- _EXERCISE DESCRIPTION_: Whenever a line below holds the word "Program", count it once; report the total and nothing else.

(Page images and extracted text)
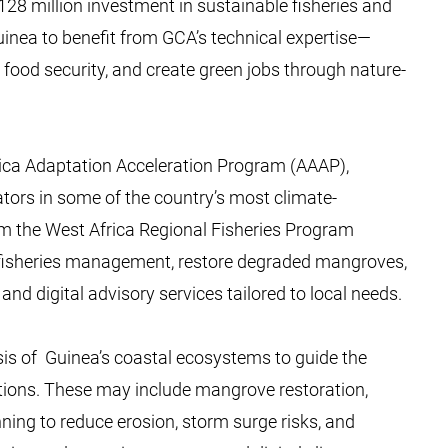
28 million investment in sustainable fisheries and
Guinea to benefit from GCA’s technical expertise—
ood security, and create green jobs through nature-
rica Adaptation Acceleration Program (AAAP),
tors in some of the country’s most climate-
om the West Africa Regional Fisheries Program
t fisheries management, restore degraded mangroves,
nd digital advisory services tailored to local needs.
is of Guinea’s coastal ecosystems to guide the
utions. These may include mangrove restoration,
nning to reduce erosion, storm surge risks, and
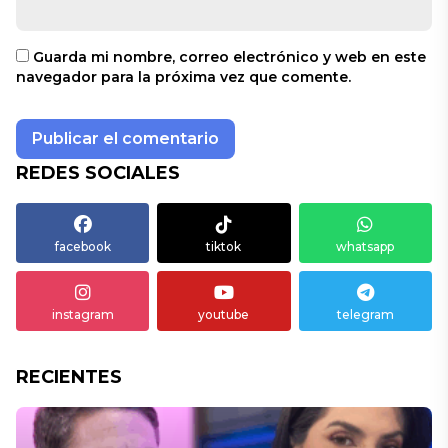
Guarda mi nombre, correo electrónico y web en este
navegador para la próxima vez que comente.
REDES SOCIALES
facebook
tiktok
whatsapp
instagram
youtube
telegram
RECIENTES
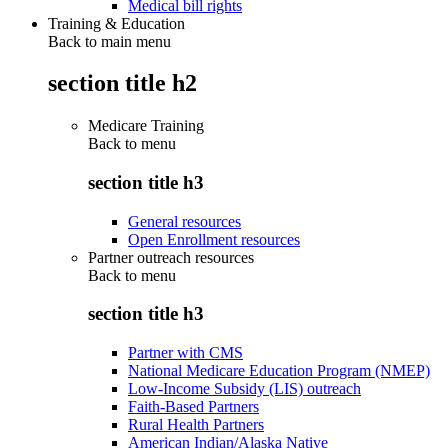
Medical bill rights
Training & Education
Back to main menu
section title h2
Medicare Training
Back to
menu
section title h3
General resources
Open Enrollment resources
Partner outreach resources
Back to
menu
section title h3
Partner with CMS
National Medicare Education Program (NMEP)
Low-Income Subsidy (LIS) outreach
Faith-Based Partners
Rural Health Partners
American Indian/Alaska Native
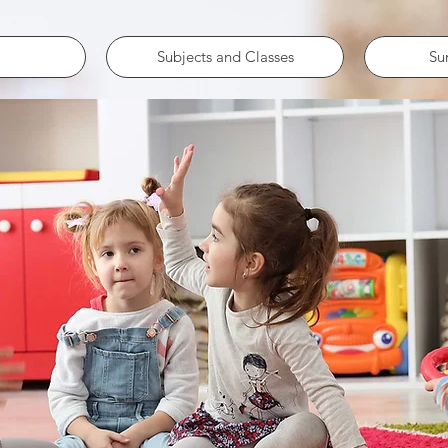
Subjects and Classes
Su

- _EXERCISE ANSWER_: 3